Spade arrived when Chapel Hill Transit had just 35-foot buses. Under his leadership, the system acquired its first hybrid and articulated buses, the 60-foot Slinky-like buses that double seating capacity during peak travel times. The new $22 million Chapel Hill Transit maintenance center on Millhouse Road next to the Town Operations Center was also built during his tenure.
“I think we’ve done a lot in the last six years to improve the quality of service,” Spade said in an interview Wednesday. “Our buses are more timely. Our drivers are doing a great job.”
He also said he is proud of the collaboration he’s helped foster among Chapel Hill, Carrboro and UNC, which will remain important in the face of uncertain future state and federal funding. The three local partners contribute about $10 million of Chapel Hill Transit’s $19 million budget, he noted.
Chapel Hill Transit is best known for its fare-free system that provides over 7 million rides annually. Satisfaction surveys show 85 percent of riders rate service as very good or excellent, Spade said. Most surveys of bus systems across the country get 50 percent satisfaction, he said.
Spade’s last day is Oct. 26. His departure will come about a week before Orange County residents vote on a half-cent sales tax (5 cents on a $10 purchase) on the November ballot for improved transit services: primarily a regional light rail line and Bus Rapid Transit. BRT would use bigger buses traveling more frequently and in dedicated lanes and/or with technology that would give them preferential treatment in traffic.
Spade joined Chapel Hill Transit in 2006 after retiring as the general manager of the Des Moines Metropolitan Transit Authority, where he worked for 32 years. In his resignation letter, he said he and his wife wanted to return to the Midwest to be closer to their families.
“At the same time I have been presented with an incredible opportunity to continue my transit career in Wichita, a Midwestern city located in close proximity to our families,” he said. “I am excited about the new challenges that await me at Wichita Transit and we are looking forward to having more time with our family. There is also a sense of sadness as we will miss the many friends we have made in Chapel Hill.

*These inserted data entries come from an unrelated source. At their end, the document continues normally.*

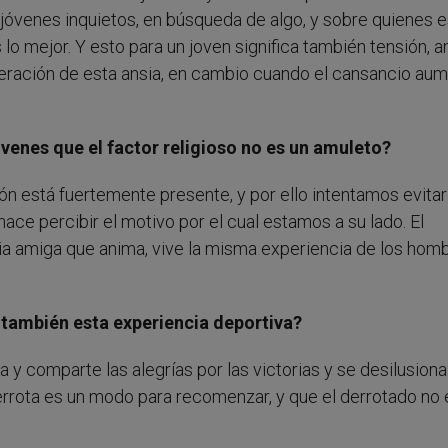
n jóvenes inquietos, en búsqueda de algo, y sobre quienes 
lo mejor. Y esto para un joven significa también tensión, a
iberación de esta ansia, en cambio cuando el cansancio au
venes que el factor religioso no es un amuleto?
ión está fuertemente presente, y por ello intentamos evitar
ce percibir el motivo por el cual estamos a su lado. El
ia amiga que anima, vive la misma experiencia de los hom
 también esta experiencia deportiva?
a y comparte las alegrías por las victorias y se desilusion
errota es un modo para recomenzar, y que el derrotado no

Stancil called Spade an inspired leader.
“Our partnership with UNC and Carrboro and the quality of our system is the envy of many cities across the country. Steve has worked hard to improve relationships with our employees as well as with other local, state, and federal partners in proving transportation to our community. ... I especially will miss his leadership, his innovative thinking, his efforts to be part of the greater team for our community, his friendship and even his humor.”